You can stream these outstanding PBS journalism reports and series here on Thirteen.org, the Thirteen Explore app, on pbs.org and the programs’ official sites.
Trailers are below, followed by the duPont-Columbia Award jury’s notes on the productions and a link watch them.
Amazon Empire: The Rise and Reign of Jeff Bezos
As politicians and regulators consider the global impact of Amazon — and how to rein in founder Jeff Bezos’ power, reporter James Jacoby investigated how he built one of the most influential – and controversial – economic and cultural forces in the world. Watch full film.
Visit FRONTLINE official site.
A powerful, harrowing documentary by filmmaker Waad al-Kateab went inside makeshift hospitals in the embattled Syrian city of Aleppo to provide a personal lens into the country’s enduring conflict.
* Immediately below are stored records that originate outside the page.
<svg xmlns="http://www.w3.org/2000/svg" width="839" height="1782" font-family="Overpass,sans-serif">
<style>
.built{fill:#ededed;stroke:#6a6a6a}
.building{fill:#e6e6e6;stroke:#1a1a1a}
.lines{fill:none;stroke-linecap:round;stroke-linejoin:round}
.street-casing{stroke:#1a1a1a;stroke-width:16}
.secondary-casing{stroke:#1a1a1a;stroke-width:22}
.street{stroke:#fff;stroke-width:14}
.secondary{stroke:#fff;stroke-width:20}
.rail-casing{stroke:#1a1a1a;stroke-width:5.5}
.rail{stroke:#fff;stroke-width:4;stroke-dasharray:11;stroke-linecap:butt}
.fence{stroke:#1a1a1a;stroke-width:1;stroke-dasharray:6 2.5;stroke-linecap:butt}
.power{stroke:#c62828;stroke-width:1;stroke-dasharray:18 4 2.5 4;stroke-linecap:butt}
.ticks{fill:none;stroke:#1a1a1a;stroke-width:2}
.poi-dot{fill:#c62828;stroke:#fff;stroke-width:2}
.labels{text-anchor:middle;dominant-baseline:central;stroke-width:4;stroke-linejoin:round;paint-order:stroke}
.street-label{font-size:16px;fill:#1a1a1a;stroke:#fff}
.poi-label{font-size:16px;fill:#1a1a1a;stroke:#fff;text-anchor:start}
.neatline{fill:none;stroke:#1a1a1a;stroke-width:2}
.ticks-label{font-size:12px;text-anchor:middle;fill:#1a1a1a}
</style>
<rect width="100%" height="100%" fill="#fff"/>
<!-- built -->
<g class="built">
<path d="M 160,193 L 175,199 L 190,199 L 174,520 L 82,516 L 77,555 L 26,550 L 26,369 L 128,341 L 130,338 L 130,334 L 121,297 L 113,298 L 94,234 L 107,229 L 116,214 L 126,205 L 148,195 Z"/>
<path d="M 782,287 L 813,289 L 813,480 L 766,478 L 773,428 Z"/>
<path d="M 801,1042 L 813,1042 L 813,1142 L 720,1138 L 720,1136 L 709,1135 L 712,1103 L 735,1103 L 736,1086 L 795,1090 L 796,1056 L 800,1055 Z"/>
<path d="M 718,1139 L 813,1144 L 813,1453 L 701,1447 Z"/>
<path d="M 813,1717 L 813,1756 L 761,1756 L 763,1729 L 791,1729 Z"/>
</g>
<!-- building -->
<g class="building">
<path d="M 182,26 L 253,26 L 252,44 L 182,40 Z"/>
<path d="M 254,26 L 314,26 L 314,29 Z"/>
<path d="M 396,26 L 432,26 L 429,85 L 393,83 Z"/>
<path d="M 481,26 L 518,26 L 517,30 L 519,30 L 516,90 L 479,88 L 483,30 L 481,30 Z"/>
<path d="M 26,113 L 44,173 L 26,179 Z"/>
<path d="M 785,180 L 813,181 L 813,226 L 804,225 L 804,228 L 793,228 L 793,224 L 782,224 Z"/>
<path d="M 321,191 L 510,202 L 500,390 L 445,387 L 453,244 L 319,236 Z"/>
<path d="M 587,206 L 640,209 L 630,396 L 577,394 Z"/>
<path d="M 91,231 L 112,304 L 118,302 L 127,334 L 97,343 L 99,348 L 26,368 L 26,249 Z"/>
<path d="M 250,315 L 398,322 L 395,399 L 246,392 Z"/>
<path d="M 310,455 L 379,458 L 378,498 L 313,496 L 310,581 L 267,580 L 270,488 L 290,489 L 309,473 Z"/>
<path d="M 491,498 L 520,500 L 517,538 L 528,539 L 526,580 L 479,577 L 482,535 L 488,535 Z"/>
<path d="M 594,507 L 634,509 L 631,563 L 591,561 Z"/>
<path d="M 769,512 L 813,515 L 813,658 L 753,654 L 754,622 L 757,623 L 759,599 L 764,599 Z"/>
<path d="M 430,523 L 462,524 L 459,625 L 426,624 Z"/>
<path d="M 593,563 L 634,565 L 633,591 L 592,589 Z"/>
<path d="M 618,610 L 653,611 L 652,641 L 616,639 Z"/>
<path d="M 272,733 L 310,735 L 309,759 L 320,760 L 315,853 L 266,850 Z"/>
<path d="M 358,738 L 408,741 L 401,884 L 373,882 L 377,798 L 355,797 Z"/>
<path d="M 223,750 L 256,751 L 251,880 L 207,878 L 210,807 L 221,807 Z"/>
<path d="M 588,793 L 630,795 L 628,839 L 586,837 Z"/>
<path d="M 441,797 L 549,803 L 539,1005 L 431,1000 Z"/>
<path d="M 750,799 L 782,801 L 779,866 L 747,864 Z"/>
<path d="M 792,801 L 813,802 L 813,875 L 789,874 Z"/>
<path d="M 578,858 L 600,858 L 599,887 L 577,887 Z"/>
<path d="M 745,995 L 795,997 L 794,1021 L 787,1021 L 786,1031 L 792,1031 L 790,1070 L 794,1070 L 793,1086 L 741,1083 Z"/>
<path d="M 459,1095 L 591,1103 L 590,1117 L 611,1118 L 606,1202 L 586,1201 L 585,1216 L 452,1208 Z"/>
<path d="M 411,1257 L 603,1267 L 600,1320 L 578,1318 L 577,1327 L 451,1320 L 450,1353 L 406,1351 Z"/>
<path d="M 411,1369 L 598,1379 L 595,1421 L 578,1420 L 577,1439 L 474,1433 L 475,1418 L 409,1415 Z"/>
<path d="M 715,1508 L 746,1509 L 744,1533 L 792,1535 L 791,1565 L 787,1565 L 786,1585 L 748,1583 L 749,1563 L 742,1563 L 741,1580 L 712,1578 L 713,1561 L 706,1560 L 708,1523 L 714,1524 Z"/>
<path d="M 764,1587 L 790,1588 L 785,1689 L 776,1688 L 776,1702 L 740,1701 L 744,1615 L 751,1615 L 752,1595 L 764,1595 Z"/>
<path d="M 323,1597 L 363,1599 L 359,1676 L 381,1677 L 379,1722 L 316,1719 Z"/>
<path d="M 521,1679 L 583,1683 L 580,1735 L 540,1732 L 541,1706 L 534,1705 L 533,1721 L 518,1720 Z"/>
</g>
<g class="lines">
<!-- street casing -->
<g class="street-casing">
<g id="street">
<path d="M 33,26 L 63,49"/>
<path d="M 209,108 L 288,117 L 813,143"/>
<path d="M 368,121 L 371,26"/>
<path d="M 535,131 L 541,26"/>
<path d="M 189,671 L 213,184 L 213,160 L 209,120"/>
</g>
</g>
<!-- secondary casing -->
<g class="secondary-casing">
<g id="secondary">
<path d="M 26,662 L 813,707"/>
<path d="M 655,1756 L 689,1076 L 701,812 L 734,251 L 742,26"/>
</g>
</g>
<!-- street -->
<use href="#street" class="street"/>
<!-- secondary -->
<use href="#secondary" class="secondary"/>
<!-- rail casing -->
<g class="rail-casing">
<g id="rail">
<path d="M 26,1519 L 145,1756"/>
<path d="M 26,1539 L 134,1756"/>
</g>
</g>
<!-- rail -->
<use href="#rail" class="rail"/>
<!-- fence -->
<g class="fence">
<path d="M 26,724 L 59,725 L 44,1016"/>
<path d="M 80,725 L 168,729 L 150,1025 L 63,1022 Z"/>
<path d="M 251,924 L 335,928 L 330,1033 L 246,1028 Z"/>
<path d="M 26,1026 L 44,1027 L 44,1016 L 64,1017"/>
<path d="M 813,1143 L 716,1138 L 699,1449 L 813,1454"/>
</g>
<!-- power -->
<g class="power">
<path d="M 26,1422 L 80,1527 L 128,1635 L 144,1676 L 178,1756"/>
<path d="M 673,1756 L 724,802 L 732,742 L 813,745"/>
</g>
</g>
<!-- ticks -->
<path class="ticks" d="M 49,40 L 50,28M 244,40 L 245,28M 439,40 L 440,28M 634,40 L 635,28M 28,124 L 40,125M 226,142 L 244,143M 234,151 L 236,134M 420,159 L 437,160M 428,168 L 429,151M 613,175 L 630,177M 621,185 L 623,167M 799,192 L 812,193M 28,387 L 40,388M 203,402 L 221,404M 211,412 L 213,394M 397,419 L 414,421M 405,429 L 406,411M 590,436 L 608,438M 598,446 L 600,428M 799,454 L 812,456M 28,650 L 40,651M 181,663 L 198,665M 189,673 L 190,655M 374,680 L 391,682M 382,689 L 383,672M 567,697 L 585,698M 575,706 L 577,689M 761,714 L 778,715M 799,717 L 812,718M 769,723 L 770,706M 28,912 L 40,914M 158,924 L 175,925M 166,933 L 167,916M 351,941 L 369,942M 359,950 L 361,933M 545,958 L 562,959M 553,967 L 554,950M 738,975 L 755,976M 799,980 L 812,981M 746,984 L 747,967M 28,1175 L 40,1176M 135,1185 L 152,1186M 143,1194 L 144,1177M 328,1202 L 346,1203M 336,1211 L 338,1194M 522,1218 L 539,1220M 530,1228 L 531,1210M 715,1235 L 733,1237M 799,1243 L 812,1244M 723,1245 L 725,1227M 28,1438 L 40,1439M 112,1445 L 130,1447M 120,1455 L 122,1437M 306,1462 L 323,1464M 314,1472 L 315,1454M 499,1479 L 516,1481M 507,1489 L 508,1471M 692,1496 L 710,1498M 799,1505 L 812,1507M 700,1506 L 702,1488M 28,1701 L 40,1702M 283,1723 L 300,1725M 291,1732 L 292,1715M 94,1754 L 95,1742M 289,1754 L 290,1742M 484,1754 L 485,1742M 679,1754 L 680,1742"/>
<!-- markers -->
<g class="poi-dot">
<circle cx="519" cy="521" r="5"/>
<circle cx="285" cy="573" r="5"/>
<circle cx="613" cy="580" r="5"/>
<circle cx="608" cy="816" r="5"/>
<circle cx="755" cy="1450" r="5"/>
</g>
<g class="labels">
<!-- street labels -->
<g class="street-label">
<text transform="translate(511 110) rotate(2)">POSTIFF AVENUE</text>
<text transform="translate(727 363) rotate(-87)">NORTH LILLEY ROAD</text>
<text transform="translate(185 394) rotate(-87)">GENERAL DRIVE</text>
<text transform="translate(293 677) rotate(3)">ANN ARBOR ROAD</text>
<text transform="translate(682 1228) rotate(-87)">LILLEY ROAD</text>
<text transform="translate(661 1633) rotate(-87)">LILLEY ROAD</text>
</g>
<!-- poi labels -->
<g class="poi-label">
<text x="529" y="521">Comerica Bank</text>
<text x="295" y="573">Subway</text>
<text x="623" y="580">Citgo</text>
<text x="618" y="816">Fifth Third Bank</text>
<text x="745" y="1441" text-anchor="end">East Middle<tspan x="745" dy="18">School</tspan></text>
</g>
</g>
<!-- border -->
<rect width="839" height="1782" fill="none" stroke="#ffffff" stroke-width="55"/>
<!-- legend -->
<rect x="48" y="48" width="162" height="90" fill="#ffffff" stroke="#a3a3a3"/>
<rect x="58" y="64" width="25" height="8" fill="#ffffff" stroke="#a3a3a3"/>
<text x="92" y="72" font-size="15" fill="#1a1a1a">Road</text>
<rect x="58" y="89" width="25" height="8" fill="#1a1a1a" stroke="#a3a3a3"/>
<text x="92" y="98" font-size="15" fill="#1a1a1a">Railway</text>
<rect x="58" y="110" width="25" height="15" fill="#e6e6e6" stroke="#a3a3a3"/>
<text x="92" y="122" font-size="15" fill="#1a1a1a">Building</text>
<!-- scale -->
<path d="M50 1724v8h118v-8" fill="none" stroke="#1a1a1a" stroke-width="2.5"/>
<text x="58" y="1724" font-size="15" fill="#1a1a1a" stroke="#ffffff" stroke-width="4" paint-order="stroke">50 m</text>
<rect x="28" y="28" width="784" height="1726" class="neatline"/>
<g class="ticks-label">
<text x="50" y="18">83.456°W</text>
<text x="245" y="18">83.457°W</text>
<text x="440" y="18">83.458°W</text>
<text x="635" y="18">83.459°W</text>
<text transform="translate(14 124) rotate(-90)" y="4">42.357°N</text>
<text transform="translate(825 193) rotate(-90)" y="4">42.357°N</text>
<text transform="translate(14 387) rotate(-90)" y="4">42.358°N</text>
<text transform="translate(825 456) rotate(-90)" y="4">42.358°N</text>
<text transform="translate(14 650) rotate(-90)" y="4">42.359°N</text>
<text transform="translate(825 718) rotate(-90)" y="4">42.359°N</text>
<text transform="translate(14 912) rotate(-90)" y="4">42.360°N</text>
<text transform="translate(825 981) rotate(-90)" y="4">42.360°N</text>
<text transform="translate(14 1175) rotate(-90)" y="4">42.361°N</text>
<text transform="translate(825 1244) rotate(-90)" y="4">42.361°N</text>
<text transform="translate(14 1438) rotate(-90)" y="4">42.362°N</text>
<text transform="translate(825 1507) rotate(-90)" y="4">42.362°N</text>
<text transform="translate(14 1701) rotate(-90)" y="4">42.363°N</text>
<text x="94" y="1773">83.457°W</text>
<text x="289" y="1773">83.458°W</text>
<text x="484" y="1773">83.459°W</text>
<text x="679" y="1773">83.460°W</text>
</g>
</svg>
Watch the full film.
The Crown Prince of Saudi Arabia
Reporter Martin Smith’s yearslong reporting and analysis of the rise of Mohammed bin Salman in Saudi Arabia resulted in this trenchant FRONTLINE documentary that also underscored the Trump administration’s unwavering support of the regime, no matter its sins. Watch the full film.
NOVA combined stunning graphics and expert medical analysis with moving human stories in this hour-long primer on the coronavirus crisis, the doctors on its frontlines and researchers in the race for its cure. Watch the full film.
See ongoing reporting on COVID-19 by PBS programs.
Visit NOVA official site.
American Experience Finalist
Chasing the Moon
Thoroughly reported and lovingly crafted with long-forgotten video and news reports from the era, this documentary afforded a definitive look at America’s space race with the Soviet Union that led to the first men landing on the moon. Watch the series: Part 1 (1hr 53min) | Part 2 (1hr, 52min) | Part 3 (1hr, 52min)
Visit American Experience official site.
In addition to PBS programs, finalists for the 2021 Alfred I. duPont-Columbia University Awards include NETFLIX and The New York Times, each with two entries; four podcasts—two from WNYC Studios Radiolab; CBS News for coronavirus coverage; NPR and Optimist for reporting on the immigration crisis; HBO and CNN for coverage of the rise of disinformation; NBC News Digital and Upper East Films for reports on mental illness in America; The Washington Post, VICE and AJE Witness for reporting on unrest and uprisings at home and abroad.
Eight local television stations, including two from New York, on the finalist list are: ABC15 Arizona, CBS 2 New York, KDVR/FOX31 Denver, KING 5 Seattle, KSTP Minneapolis, NBC Bay Area, WFAA-TV Dallas and WNBC-TV New York.